#### [What you will do]
According to the blog posts, what was the tune of The Star Spangled Banner originally?

Quoted passage below:

Thursday, March 04, 2010

Waiting for early train. Damp,cold-gray clouds threaten big rain.

OK Go - This Too Shall Pass - RGM version

Entertaining if nothing else

I took a moment to snap this image with my cellphone at the third lunch meeting I attended this week. The meeting was fairly entertaining and I feel some folks will be surprised this year when they do not get an invitation submit a full grant. Lots of discussion but no yelling or tears yet. Lunch was box lunch--I had the "Club Deluxe" the sandwhich was not as good s the name implied but I was happy to get, alongh with the picvkle and CC cookie.

The rain held off till I got back into the office and seems to be petering out. But I withhold final judgment until I get home tonght. I am glad tomorrow is the weekend.

Wednesday, March 03, 2010

Mingling

This is one of my favorite LDS hymns—this always woke me up and got my blood flowing. The words are mysterious but the tune is just great—in some ways Praise To The Man reminds me of the US National Anthem and one of the reasons The Star Spangled B has done so well over the years is the tune was originally a “tavern song” a drinking song. When I was a little kid the “mingling” intrigued me because of the rhyming but from the multiple god concept—just interesting.

End of Quoted passage.
Given entries below:

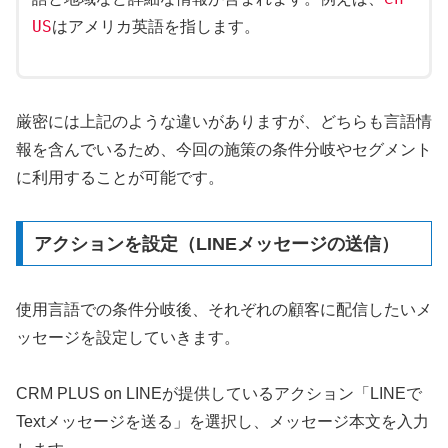
US
はアメリカ英語を指します。
厳密には上記のような違いがありますが、どちらも言語情
報を含んでいるため、今回の施策の条件分岐やセグメント
に利用することが可能です。
アクションを設定（LINEメッセージの送信）
使用言語での条件分岐後、それぞれの顧客に配信したいメ
ッセージを設定していきます。
CRM PLUS on LINEが提供しているアクション「LINEで
Textメッセージを送る」を選択し、メッセージ本文を入力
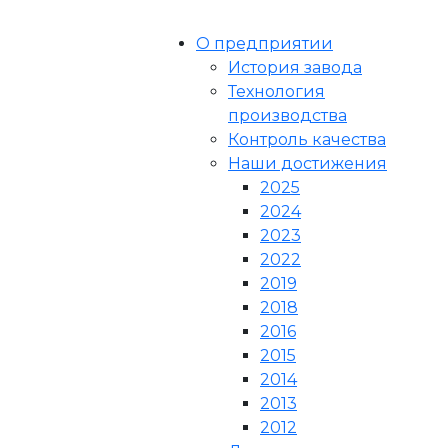
О предприятии
История завода
Технология
производства
Контроль качества
Наши достижения
2025
2024
2023
2022
2019
2018
2016
2015
2014
2013
2012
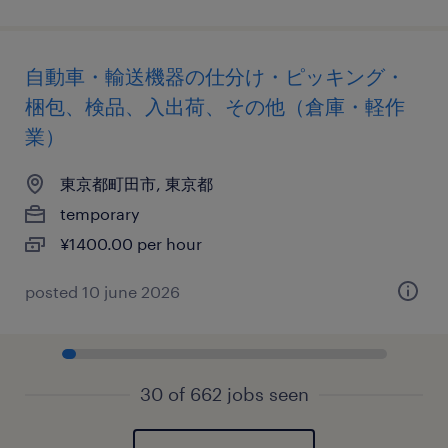
自動車・輸送機器の仕分け・ピッキング・
梱包、検品、入出荷、その他（倉庫・軽作
業）
東京都町田市, 東京都
temporary
¥1400.00 per hour
posted 10 june 2026
30 of 662 jobs seen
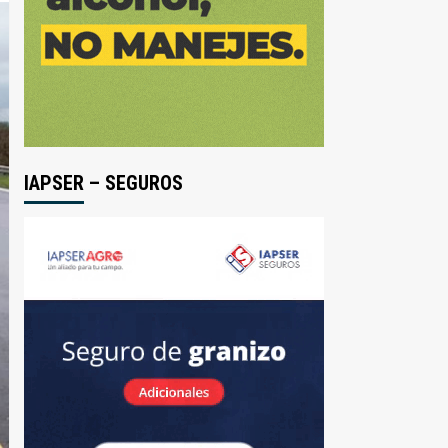
IAPSER – SEGUROS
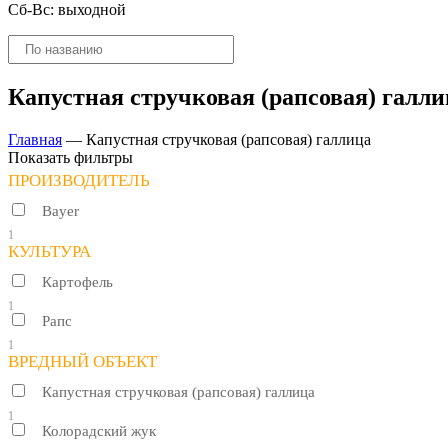
Сб-Вс: выходной
Поиск
товаров
Капустная стручковая (рапсовая) галли
Главная
—
Капустная стручковая (рапсовая) галлица
Показать фильтры
ПРОИЗВОДИТЕЛЬ
Bayer
1
КУЛЬТУРА
Картофель
1
Рапс
1
ВРЕДНЫЙ ОБЪЕКТ
Капустная стручковая (рапсовая) галлица
1
Колорадский жук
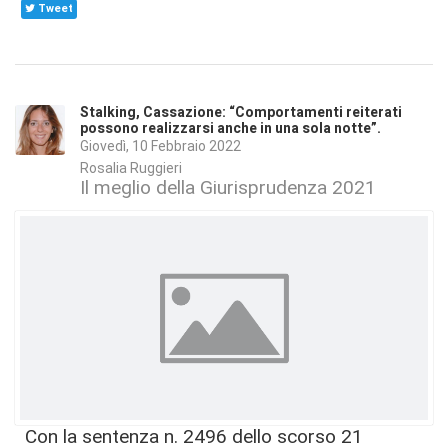
Tweet
Stalking, Cassazione: “Comportamenti reiterati
possono realizzarsi anche in una sola notte”.
Giovedì, 10 Febbraio 2022
Rosalia Ruggieri
Il meglio della Giurisprudenza 2021
Con la sentenza n. 2496 dello scorso 21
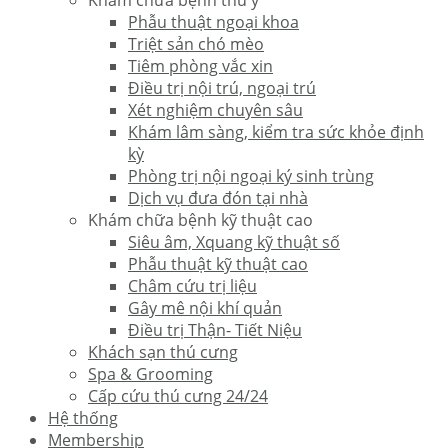
Khám chữa bệnh thú y
Phẫu thuật ngoại khoa
Triệt sản chó mèo
Tiêm phòng vắc xin
Điều trị nội trú, ngoại trú
Xét nghiệm chuyên sâu
Khám lâm sàng, kiểm tra sức khỏe định
kỳ
Phòng trị nội ngoại ký sinh trùng
Dịch vụ đưa đón tại nhà
Khám chữa bệnh kỹ thuật cao
Siêu âm, Xquang kỹ thuật số
Phẫu thuật kỹ thuật cao
Châm cứu trị liệu
Gây mê nội khí quản
Điều trị Thận- Tiết Niệu
Khách sạn thú cưng
Spa & Grooming
Cấp cứu thú cưng 24/24
Hệ thống
Membership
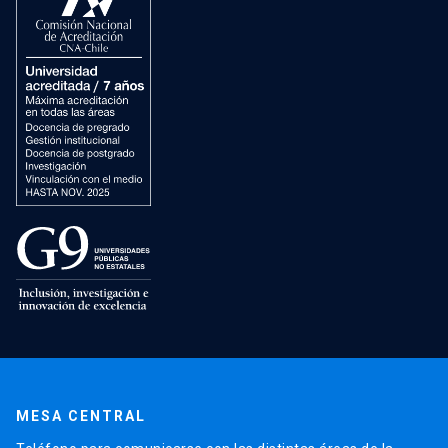
MESA CENTRAL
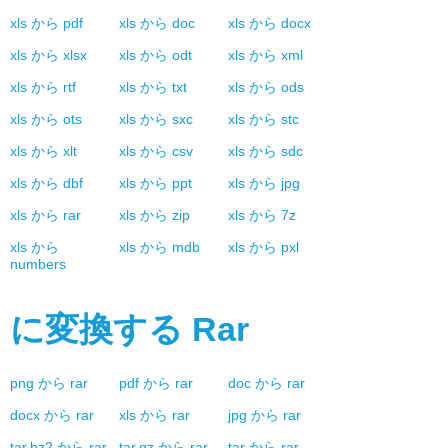
xls
から
pdf
xls
から
doc
xls
から
docx
xls
から
xlsx
xls
から
odt
xls
から
xml
xls
から
rtf
xls
から
txt
xls
から
ods
xls
から
ots
xls
から
sxc
xls
から
stc
xls
から
xlt
xls
から
csv
xls
から
sdc
xls
から
dbf
xls
から
ppt
xls
から
jpg
xls
から
rar
xls
から
zip
xls
から
7z
xls
から
xls
から
mdb
xls
から
pxl
numbers
に変換する
Rar
png
から
rar
pdf
から
rar
doc
から
rar
docx
から
rar
xls
から
rar
jpg
から
rar
tar.bz2
から
rar
tar.gz
から
rar
tar
から
rar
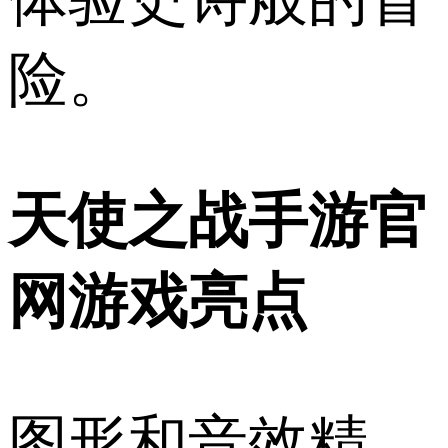
险。
天使之战手游官
网游戏亮点
图形和音效精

End of Given entries.

#### [Written response]
A "tavern song," or drinking song.